Bishop Edward Weisenburger took up the mission when he became Bishop of the Diocese of Tucson in 2017. “Whenever we look to the interests of our neighbor or the community and serve them,” he said, “we are, in a sense, God’s own co-workers.” Bishop Weisenburger blessed the ground upon which the work at the Medical Respite Center will manifest the commission of the Gospel: “For I was hungry and you gave me food, I was thirsty and you gave me drink, a stranger and you welcomed me, naked and you clothed me, ill and you cared for me, in prison and you visited me” (Matthew 25: 35-36).

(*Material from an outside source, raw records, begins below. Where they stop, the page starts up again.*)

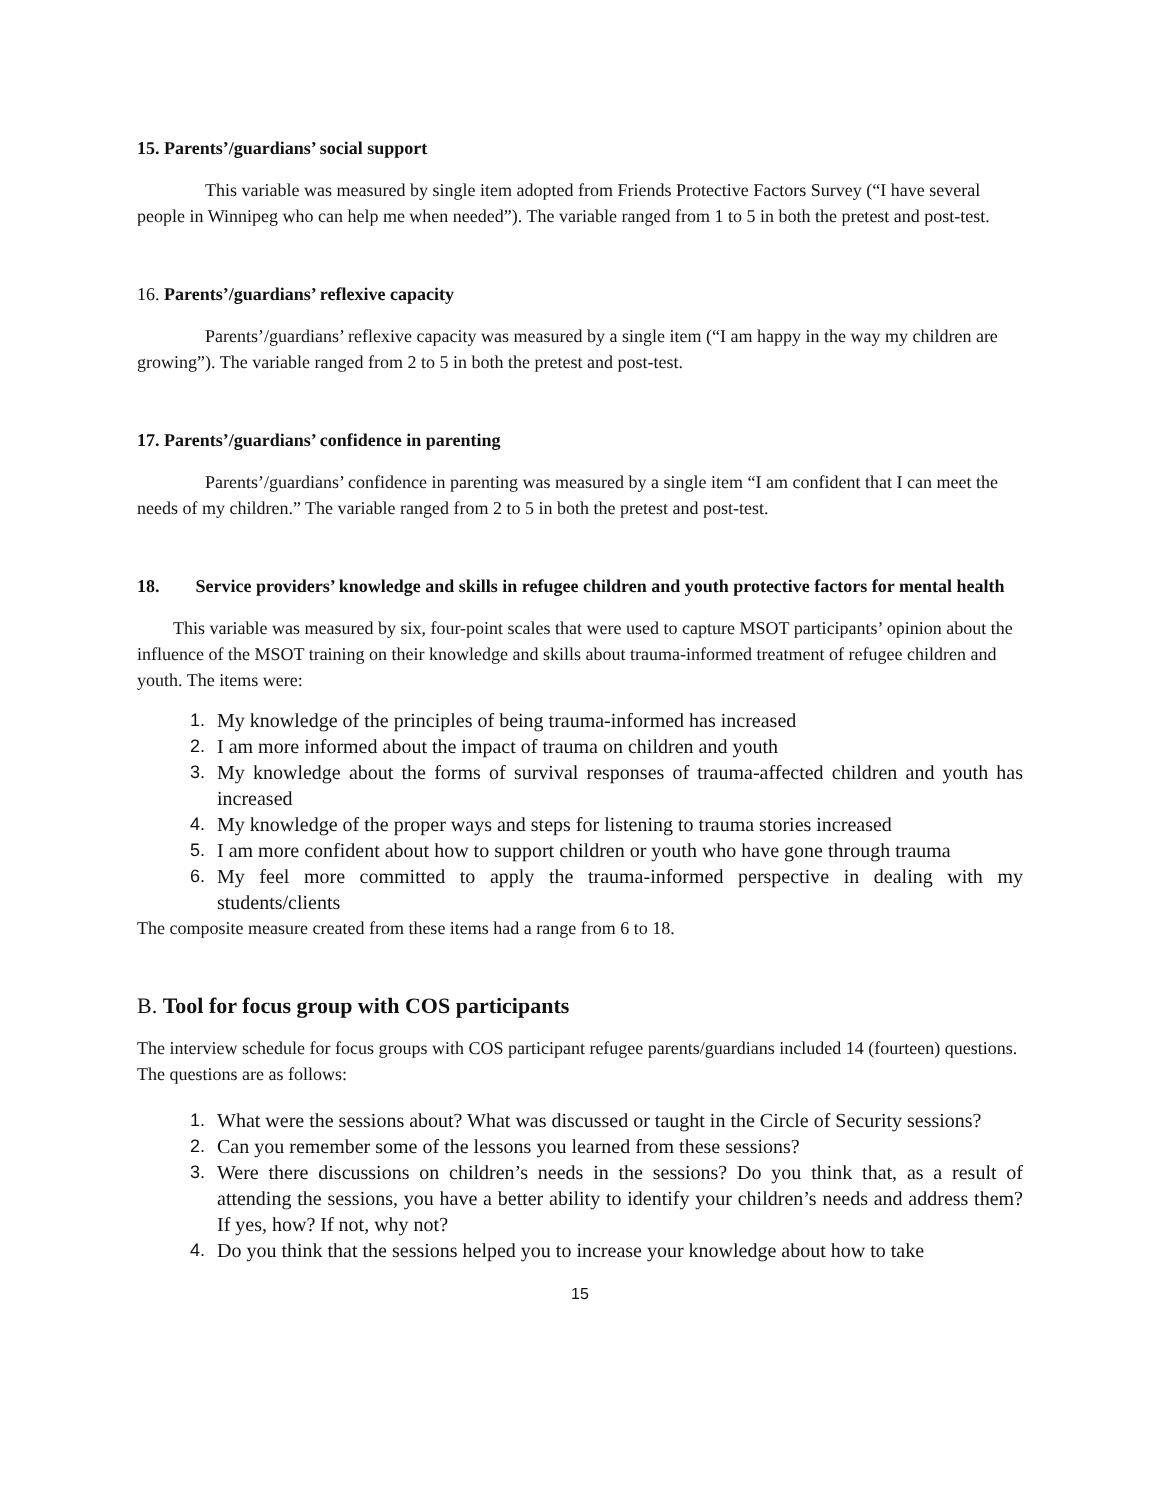15. Parents’/guardians’ social support
This variable was measured by single item adopted from Friends Protective Factors Survey (“I have several people in Winnipeg who can help me when needed”). The variable ranged from 1 to 5 in both the pretest and post-test.
16. Parents’/guardians’ reflexive capacity
Parents’/guardians’ reflexive capacity was measured by a single item (“I am happy in the way my children are growing”). The variable ranged from 2 to 5 in both the pretest and post-test.
17. Parents’/guardians’ confidence in parenting
Parents’/guardians’ confidence in parenting was measured by a single item “I am confident that I can meet the needs of my children.” The variable ranged from 2 to 5 in both the pretest and post-test.
18. Service providers’ knowledge and skills in refugee children and youth protective factors for mental health
This variable was measured by six, four-point scales that were used to capture MSOT participants’ opinion about the influence of the MSOT training on their knowledge and skills about trauma-informed treatment of refugee children and youth. The items were:
1. My knowledge of the principles of being trauma-informed has increased
2. I am more informed about the impact of trauma on children and youth
3. My knowledge about the forms of survival responses of trauma-affected children and youth has increased
4. My knowledge of the proper ways and steps for listening to trauma stories increased
5. I am more confident about how to support children or youth who have gone through trauma
6. My feel more committed to apply the trauma-informed perspective in dealing with my students/clients
The composite measure created from these items had a range from 6 to 18.
B. Tool for focus group with COS participants
The interview schedule for focus groups with COS participant refugee parents/guardians included 14 (fourteen) questions. The questions are as follows:
1. What were the sessions about? What was discussed or taught in the Circle of Security sessions?
2. Can you remember some of the lessons you learned from these sessions?
3. Were there discussions on children’s needs in the sessions? Do you think that, as a result of attending the sessions, you have a better ability to identify your children’s needs and address them? If yes, how? If not, why not?
4. Do you think that the sessions helped you to increase your knowledge about how to take
15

While the Groundbreaking is a significant milestone in the formation of Tucson’s own Medical Respite Center, the work is ongoing. CCS hopes to invite the community to the ribbon cutting and grand opening next year. “We still have approximately $3.3M that needs to be raised to complete this $6.8M facility – every gift helps!” said Joseph Leisz, Development Director of CCS. Pledges and contributions can be designated to Medical Respite here: https://www.ccs-soaz.org/donate/form, or call Sandy Erickson at 520-670-0854 or Joe Leisz at 520-670-0809.
“There is a great need for medical respite care for the homeless in Tucson,” said Jean Fedigan, Executive Director of Sister Jose Women’s Center. “Most people leaving the hospital can go home to recuperate, but homeless people can’t do that. They go back to the streets or to a shelter that is not at all set up to care for them. It’s so frustrating for me as a nurse to see these people who are sick go back into a setting where they cannot possibly care for themselves and recover.”

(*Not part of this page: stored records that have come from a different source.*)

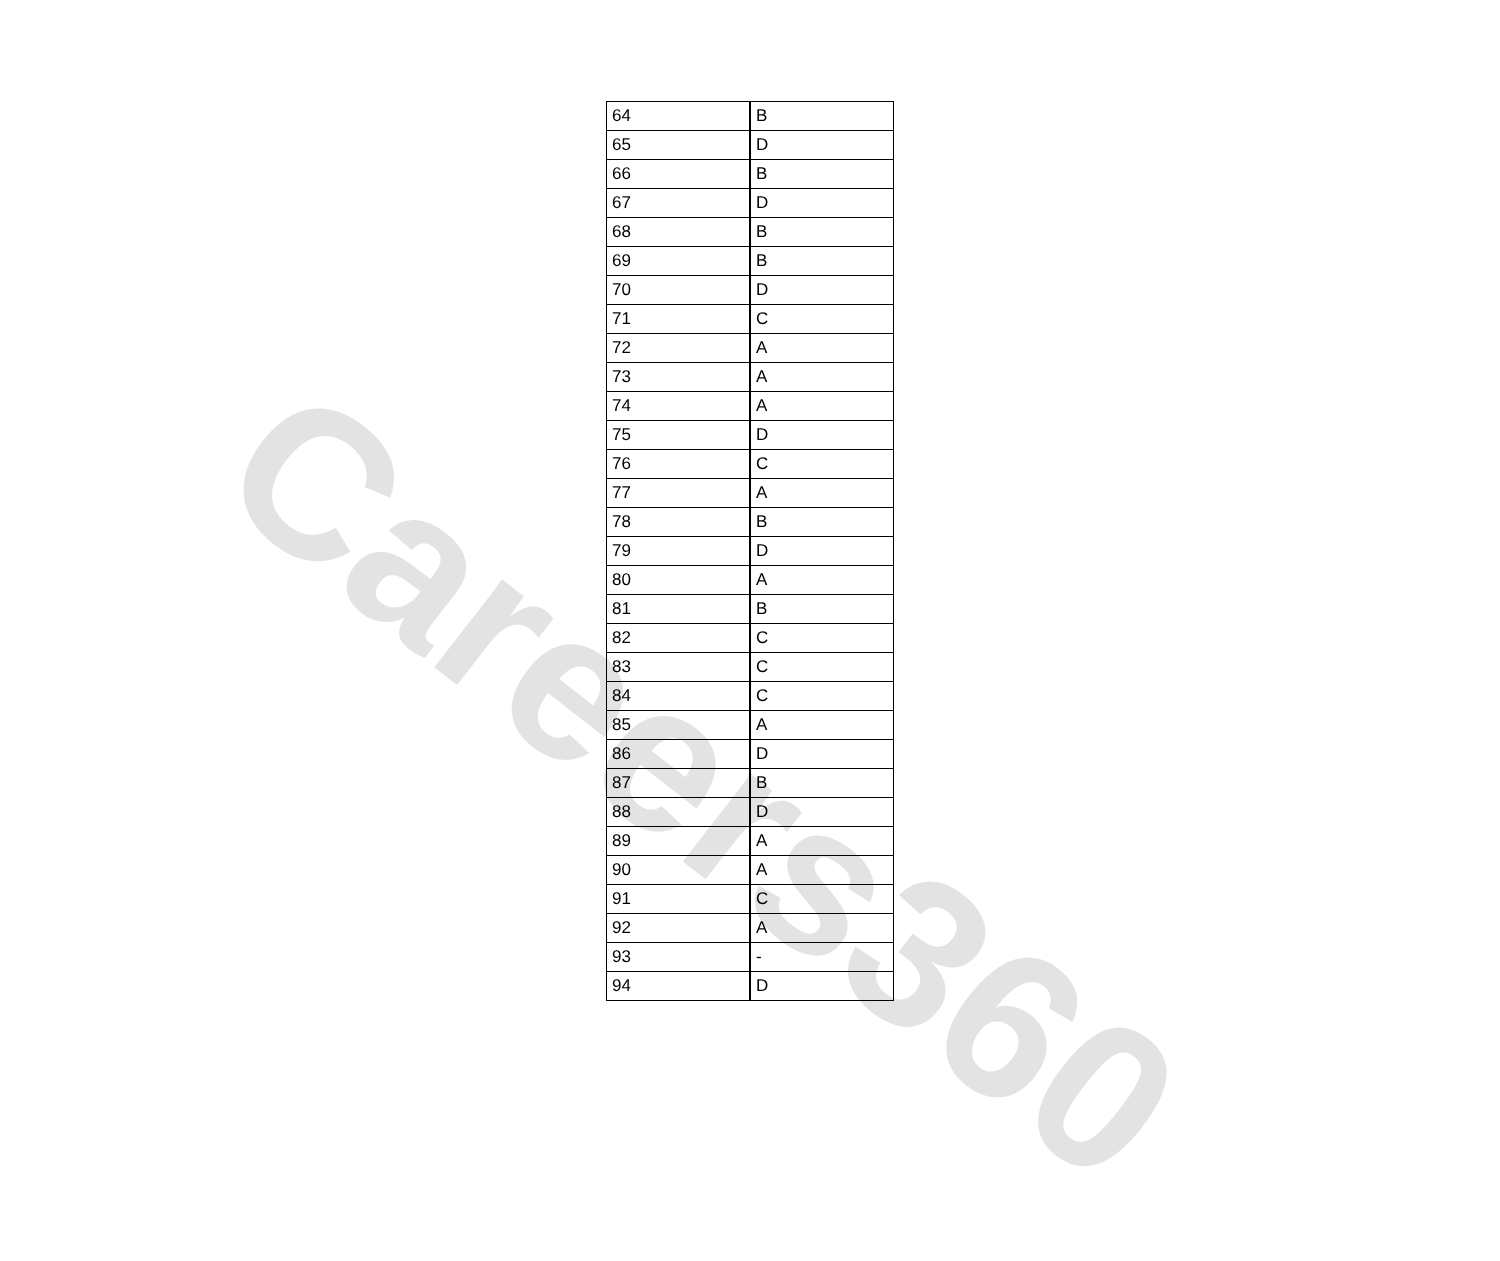| 64 | B |
| 65 | D |
| 66 | B |
| 67 | D |
| 68 | B |
| 69 | B |
| 70 | D |
| 71 | C |
| 72 | A |
| 73 | A |
| 74 | A |
| 75 | D |
| 76 | C |
| 77 | A |
| 78 | B |
| 79 | D |
| 80 | A |
| 81 | B |
| 82 | C |
| 83 | C |
| 84 | C |
| 85 | A |
| 86 | D |
| 87 | B |
| 88 | D |
| 89 | A |
| 90 | A |
| 91 | C |
| 92 | A |
| 93 | - |
| 94 | D |
Careers360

CCS invites us to “imagine recovering from surgery in an alley, recuperating after pneumonia on a dusty sidewalk, or managing medications or a special diet out of an overloaded cart. The result is sick and suffering people on our streets, more vulnerable than ever and in danger of complications that could send them back to the hospital where the cycle could begin again. But it doesn’t have to.”

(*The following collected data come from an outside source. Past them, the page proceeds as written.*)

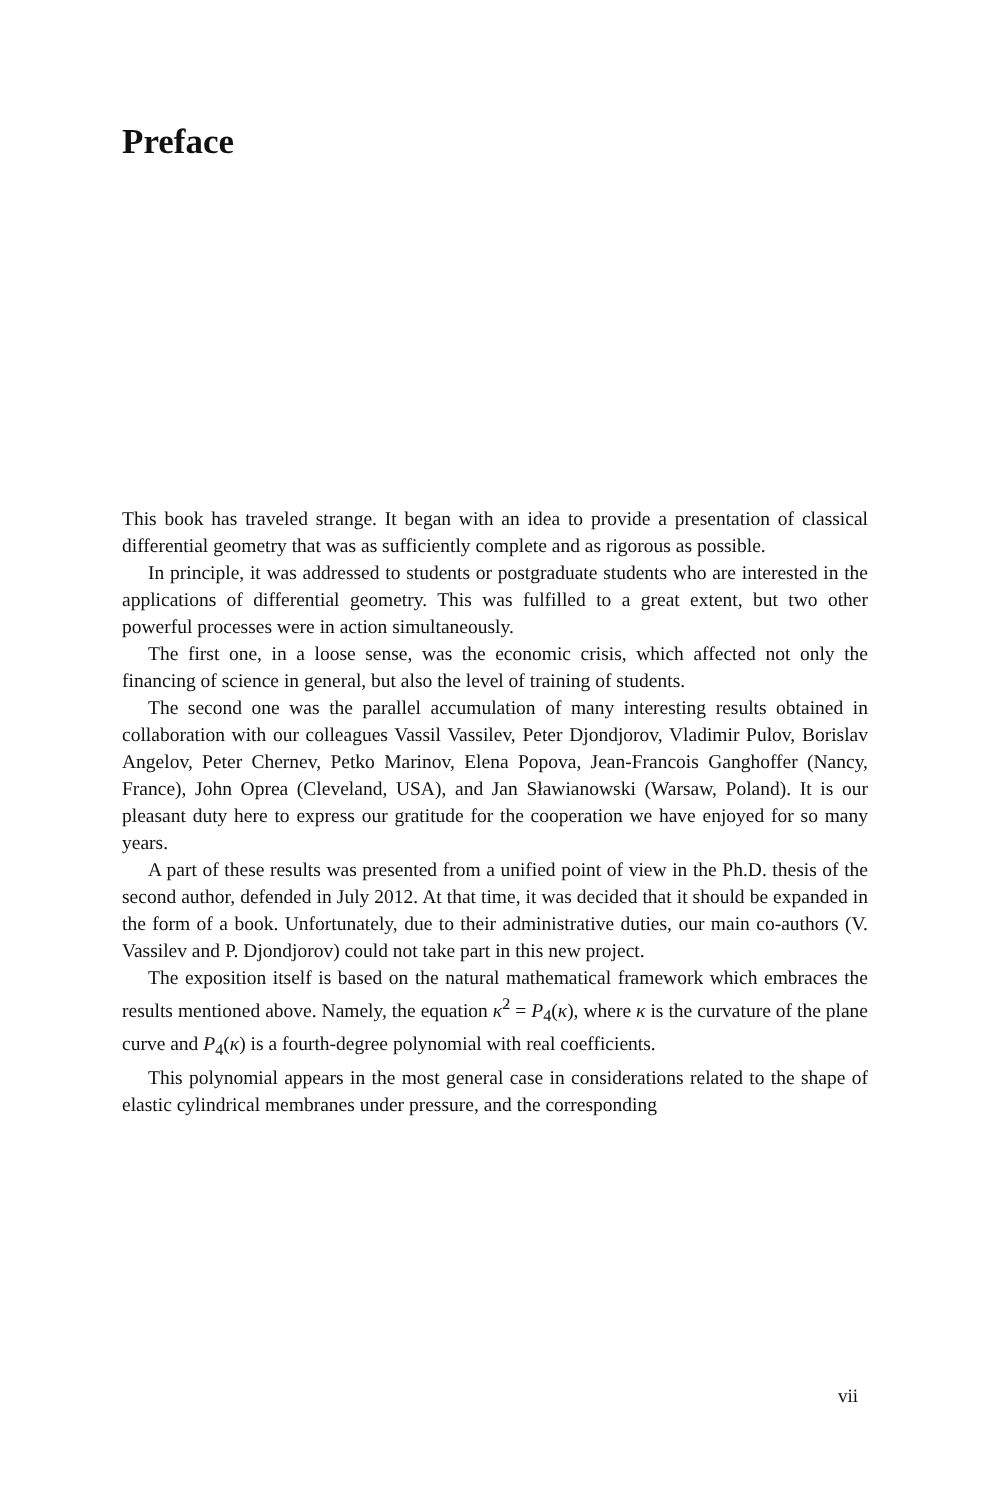Preface
This book has traveled strange. It began with an idea to provide a presentation of classical differential geometry that was as sufficiently complete and as rigorous as possible.
In principle, it was addressed to students or postgraduate students who are interested in the applications of differential geometry. This was fulfilled to a great extent, but two other powerful processes were in action simultaneously.
The first one, in a loose sense, was the economic crisis, which affected not only the financing of science in general, but also the level of training of students.
The second one was the parallel accumulation of many interesting results obtained in collaboration with our colleagues Vassil Vassilev, Peter Djondjorov, Vladimir Pulov, Borislav Angelov, Peter Chernev, Petko Marinov, Elena Popova, Jean-Francois Ganghoffer (Nancy, France), John Oprea (Cleveland, USA), and Jan Sławianowski (Warsaw, Poland). It is our pleasant duty here to express our gratitude for the cooperation we have enjoyed for so many years.
A part of these results was presented from a unified point of view in the Ph.D. thesis of the second author, defended in July 2012. At that time, it was decided that it should be expanded in the form of a book. Unfortunately, due to their administrative duties, our main co-authors (V. Vassilev and P. Djondjorov) could not take part in this new project.
The exposition itself is based on the natural mathematical framework which embraces the results mentioned above. Namely, the equation κ̇<sup>2</sup> = P<sub>4</sub>(κ), where κ is the curvature of the plane curve and P<sub>4</sub>(κ) is a fourth-degree polynomial with real coefficients.
This polynomial appears in the most general case in considerations related to the shape of elastic cylindrical membranes under pressure, and the corresponding
vii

Tucson’s Medical Respite Center will be a place of healing, love, and hope for up to 48 homeless men and women every day, offering the following accommodations:
Men’s and women’s dormitories
Meals and special diet accommodations
Medical care provided by El Rio Health
Follow-up care and care management
Recovery and peer support
Accommodations for patient’s pets
Day rooms and an interfaith chapel
Access to housing and social services
The Medical Respite Center is designed to be a 15,000 square foot, two-story building. The facility will be located at the HS Lopez Family Foundation’s Center of Opportunity campus alongside Gospel Rescue Mission, El Rio Community Health Center, La Frontera Arizona, Department of Economic Security, and 30 other nonprofits will partner together to provide services for the homeless on-site. It is estimated that Tucson’s new Medical Respite Center will serve more than 1,500 men and women experiencing homelessness annually, reducing costly emergency room visits by 40%, days of in-patient care by 70%, and hospital readmissions.